▸ **ASSIGNMENT**: Please return the lines, both ends included, that run from the one containing "leggere su Fanpage.it" to the last line of the data below, exactly and alone.

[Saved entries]
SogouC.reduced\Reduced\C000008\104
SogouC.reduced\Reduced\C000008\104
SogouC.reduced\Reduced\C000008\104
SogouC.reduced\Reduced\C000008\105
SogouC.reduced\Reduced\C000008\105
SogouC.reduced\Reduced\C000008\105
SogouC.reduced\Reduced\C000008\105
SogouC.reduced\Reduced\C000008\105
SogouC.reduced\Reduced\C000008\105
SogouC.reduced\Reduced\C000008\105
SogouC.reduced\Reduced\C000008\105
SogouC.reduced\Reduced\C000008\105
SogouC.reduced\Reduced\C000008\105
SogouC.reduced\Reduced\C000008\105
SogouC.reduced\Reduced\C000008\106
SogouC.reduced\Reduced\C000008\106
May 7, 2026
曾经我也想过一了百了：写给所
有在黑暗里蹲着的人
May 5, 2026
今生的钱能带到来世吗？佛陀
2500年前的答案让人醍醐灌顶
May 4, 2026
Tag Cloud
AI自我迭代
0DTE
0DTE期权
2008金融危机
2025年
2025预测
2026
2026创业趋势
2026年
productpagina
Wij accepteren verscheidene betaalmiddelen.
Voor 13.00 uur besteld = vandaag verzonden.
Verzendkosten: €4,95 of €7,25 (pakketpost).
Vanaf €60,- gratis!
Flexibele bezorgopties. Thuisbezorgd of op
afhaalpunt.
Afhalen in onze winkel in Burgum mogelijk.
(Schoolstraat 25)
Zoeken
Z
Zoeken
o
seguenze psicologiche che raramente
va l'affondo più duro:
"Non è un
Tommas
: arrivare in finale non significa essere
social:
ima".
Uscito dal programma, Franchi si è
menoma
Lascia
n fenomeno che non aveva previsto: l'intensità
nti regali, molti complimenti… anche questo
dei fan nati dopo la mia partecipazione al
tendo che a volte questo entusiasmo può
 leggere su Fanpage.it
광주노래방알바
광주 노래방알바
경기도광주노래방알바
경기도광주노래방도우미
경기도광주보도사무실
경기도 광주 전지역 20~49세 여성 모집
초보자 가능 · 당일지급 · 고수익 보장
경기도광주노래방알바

▸ **ANSWER FOR THE TASK**:
 leggere su Fanpage.it
광주노래방알바
광주 노래방알바
경기도광주노래방알바
경기도광주노래방도우미
경기도광주보도사무실
경기도 광주 전지역 20~49세 여성 모집
초보자 가능 · 당일지급 · 고수익 보장
경기도광주노래방알바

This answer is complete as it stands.